De voorzitter heeft kennisgenomen van de reactie van de directeur van de Penitentiaire Inrichting Vught op het schorsingsverzoek en van het klaagschrift.

 

2. De beoordeling

De voorzitter stelt voorop dat de omstandigheid waarvan verzoeker schorsing vraagt niet kan worden aangemerkt als een beslissing (of weigering of verzuim om te beslissen) waartegen op grond van artikel 60 van de Penitentiaire beginselenwet (Pbw) beklag kan worden ingesteld, nu de directeur niet uitdrukkelijk heeft beslist dat verzoekers geld niet wordt teruggestort. Verzoeker heeft ook niet gesteld dat de directeur structureel en in belangrijke mate jegens hem tekortschiet in zijn verzorgende taken (vergelijk RSJ 1 september 2023, 23/31460/GA). De omstandigheid waarvan verzoeker schorsing vraagt betreft een losstaand probleem waarvoor hij een oplossing wil. Het is niet de bedoeling dat in zo’n geval meteen beklag wordt ingesteld en om schorsing wordt gevraagd. De gedetineerde zal zijn klacht intern kenbaar moeten maken en om een oplossing moeten verzoeken.

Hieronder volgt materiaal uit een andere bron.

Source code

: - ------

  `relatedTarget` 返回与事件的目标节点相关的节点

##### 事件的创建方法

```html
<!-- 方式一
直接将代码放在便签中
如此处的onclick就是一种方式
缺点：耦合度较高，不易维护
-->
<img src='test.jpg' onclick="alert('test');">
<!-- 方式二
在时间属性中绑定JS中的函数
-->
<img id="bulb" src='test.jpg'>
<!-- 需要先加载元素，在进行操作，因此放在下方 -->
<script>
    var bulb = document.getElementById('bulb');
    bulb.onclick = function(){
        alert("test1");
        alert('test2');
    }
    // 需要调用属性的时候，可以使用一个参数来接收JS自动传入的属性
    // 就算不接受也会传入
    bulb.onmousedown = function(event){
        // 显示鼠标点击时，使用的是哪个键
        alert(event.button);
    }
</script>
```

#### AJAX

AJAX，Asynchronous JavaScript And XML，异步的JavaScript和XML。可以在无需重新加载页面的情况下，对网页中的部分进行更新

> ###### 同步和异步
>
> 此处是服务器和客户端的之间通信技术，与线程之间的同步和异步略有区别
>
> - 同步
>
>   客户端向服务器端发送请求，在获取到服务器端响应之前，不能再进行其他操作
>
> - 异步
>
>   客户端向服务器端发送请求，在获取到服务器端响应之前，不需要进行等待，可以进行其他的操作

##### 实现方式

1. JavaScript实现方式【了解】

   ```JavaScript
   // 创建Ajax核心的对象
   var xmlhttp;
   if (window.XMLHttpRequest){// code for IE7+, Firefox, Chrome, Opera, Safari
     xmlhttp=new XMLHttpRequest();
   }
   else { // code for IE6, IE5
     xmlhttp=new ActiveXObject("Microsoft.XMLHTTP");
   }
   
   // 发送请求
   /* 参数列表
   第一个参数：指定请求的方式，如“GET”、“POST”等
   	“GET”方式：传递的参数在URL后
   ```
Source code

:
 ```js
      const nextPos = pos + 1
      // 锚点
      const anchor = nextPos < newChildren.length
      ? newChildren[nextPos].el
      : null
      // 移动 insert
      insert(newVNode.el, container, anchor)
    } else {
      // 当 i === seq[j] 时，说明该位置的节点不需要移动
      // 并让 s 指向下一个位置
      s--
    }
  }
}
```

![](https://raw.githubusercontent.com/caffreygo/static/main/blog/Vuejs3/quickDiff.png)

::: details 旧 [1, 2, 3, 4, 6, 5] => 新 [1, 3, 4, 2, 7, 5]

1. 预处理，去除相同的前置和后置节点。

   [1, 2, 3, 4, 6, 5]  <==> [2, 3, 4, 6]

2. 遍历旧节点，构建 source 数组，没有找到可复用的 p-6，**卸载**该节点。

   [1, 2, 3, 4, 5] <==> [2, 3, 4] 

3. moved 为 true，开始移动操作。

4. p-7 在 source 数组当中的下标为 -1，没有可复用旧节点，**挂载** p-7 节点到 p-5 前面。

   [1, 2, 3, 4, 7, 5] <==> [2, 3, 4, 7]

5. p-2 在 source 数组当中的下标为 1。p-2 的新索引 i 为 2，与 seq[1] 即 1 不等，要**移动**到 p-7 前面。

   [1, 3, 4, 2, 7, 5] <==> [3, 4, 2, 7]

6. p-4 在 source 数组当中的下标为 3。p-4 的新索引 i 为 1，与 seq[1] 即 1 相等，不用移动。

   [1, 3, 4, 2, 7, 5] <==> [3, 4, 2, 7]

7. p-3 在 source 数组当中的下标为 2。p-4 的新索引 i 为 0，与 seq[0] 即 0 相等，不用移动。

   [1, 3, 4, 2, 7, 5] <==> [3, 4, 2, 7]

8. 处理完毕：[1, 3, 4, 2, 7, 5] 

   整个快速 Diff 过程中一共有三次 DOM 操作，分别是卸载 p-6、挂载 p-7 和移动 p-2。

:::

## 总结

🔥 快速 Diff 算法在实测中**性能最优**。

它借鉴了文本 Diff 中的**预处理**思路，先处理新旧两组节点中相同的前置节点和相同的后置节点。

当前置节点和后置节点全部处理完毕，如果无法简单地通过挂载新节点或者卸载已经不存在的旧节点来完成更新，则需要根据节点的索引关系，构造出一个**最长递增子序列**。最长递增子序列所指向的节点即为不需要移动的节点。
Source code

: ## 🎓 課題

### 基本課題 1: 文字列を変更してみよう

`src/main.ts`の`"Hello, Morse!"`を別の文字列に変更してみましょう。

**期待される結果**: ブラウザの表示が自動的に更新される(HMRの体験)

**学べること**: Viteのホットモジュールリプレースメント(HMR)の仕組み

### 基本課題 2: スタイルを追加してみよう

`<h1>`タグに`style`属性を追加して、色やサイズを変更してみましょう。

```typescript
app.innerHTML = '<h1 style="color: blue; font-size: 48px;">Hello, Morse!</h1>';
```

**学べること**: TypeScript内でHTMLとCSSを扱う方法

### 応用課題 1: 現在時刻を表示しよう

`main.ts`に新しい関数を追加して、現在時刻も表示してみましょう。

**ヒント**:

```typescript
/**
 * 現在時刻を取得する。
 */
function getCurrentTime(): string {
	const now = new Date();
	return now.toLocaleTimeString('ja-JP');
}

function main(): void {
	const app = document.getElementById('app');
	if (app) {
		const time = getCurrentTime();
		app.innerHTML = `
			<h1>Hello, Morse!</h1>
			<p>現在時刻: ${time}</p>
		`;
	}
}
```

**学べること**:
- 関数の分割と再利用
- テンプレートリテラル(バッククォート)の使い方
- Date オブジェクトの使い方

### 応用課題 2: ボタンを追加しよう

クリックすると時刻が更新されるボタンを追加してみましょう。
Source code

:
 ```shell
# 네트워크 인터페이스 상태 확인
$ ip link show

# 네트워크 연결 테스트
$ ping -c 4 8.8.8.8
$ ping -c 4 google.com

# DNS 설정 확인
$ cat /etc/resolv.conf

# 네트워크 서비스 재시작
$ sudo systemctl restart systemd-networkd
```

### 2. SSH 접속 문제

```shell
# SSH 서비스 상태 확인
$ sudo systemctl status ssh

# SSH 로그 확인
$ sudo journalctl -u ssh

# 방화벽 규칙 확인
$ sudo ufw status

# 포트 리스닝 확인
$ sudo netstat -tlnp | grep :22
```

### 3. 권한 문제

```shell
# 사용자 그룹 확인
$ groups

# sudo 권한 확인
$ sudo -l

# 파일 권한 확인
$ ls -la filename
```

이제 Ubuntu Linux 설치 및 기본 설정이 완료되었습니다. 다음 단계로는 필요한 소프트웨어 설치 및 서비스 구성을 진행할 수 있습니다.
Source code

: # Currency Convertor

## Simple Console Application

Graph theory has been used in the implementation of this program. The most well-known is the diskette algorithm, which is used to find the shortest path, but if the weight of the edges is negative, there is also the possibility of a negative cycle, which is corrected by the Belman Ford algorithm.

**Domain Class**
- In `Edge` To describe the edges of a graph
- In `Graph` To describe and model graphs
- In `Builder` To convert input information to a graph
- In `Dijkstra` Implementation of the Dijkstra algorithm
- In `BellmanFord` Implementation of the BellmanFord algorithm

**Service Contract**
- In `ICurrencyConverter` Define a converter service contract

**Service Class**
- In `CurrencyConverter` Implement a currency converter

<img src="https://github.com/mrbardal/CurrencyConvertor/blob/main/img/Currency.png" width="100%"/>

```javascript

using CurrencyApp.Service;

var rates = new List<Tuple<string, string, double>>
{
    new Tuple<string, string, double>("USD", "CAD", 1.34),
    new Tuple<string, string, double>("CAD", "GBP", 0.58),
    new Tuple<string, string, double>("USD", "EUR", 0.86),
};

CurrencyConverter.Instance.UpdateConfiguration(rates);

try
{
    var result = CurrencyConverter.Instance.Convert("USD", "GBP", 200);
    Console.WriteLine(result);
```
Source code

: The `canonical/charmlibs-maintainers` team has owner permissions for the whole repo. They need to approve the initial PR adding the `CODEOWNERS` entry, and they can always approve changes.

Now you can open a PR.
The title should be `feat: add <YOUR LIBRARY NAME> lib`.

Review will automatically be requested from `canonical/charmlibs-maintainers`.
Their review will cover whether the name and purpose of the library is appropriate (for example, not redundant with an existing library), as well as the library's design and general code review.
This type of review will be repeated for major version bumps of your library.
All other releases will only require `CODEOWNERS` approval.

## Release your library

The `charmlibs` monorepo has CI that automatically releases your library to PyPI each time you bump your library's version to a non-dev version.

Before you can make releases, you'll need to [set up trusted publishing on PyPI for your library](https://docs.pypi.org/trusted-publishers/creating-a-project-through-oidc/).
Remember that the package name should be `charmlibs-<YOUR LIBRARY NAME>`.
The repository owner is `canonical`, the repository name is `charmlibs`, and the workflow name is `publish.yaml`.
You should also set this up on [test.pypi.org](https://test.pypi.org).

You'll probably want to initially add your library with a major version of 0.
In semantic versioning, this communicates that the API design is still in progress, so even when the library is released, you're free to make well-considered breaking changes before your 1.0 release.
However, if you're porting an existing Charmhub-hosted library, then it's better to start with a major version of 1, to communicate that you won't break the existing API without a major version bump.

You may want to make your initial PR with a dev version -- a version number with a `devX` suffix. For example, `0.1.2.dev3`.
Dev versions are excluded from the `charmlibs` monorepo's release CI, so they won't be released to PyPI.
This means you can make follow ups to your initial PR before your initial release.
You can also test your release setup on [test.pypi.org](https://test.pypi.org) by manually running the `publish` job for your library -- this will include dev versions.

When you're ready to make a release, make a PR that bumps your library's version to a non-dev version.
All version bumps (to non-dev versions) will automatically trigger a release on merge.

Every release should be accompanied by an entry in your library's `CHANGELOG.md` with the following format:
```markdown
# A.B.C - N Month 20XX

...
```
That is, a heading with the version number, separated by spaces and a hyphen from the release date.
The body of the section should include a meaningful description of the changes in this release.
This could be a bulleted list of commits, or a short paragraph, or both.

Als hij het niet eens is met de beslissing op zijn interne klacht of met de oplossing die wordt aangedragen, kan hij daartegen beklag instellen (vergelijk RSJ 1 september 2023, 23/31635/GA).  

In de aanvulling op zijn schorsingsverzoek stelt verzoeker dat hij al sinds 27 juli 2023 vraagt om het terugstorten van zijn geld en dat hem aanvankelijk zou zijn toegezegd dat zijn geld zou worden teruggestort, waarna hem is verteld dat verrekening met boodschappen zou plaatsvinden. Op 28 augustus 2023 heeft hij te kennen gegeven dat hij beklag zou instellen als zijn geld op 30 augustus 2023 nog niet zou zijn teruggestort. De voorzitter begrijpt hieruit dat verzoeker om een oplossing heeft verzocht en beklag heeft ingesteld en om schorsing heeft verzocht toen deze oplossing uitbleef. Gelet daarop zal de voorzitter verzoeker in zijn verzoek ontvangen.

Verzoeker wil met zijn schorsingsverzoek bewerkstelligen dat zijn geld wordt teruggestort. Een toewijzing van zijn verzoek kan daar niet toe leiden, omdat daarvoor een nieuwe beslissing zou moeten worden genomen en de voorzitter niet bevoegd is om de directeur daartoe op te dragen of om te bepalen dat deze uitspraak daarvoor in de plaats treedt (zoals bedoeld in artikel 68, derde lid, onder a en b, van de Pbw). Nu verzoeker geen belang heeft bij een toewijzing van zijn verzoek, zal de voorzitter het verzoek afwijzen.

 

3. De uitspraak

De voorzitter wijst het verzoek af.

 

Deze uitspraak is op 26 september 2023 gedaan door mr. A.M.G. Smit, voorzitter, bijgestaan door de secretaris.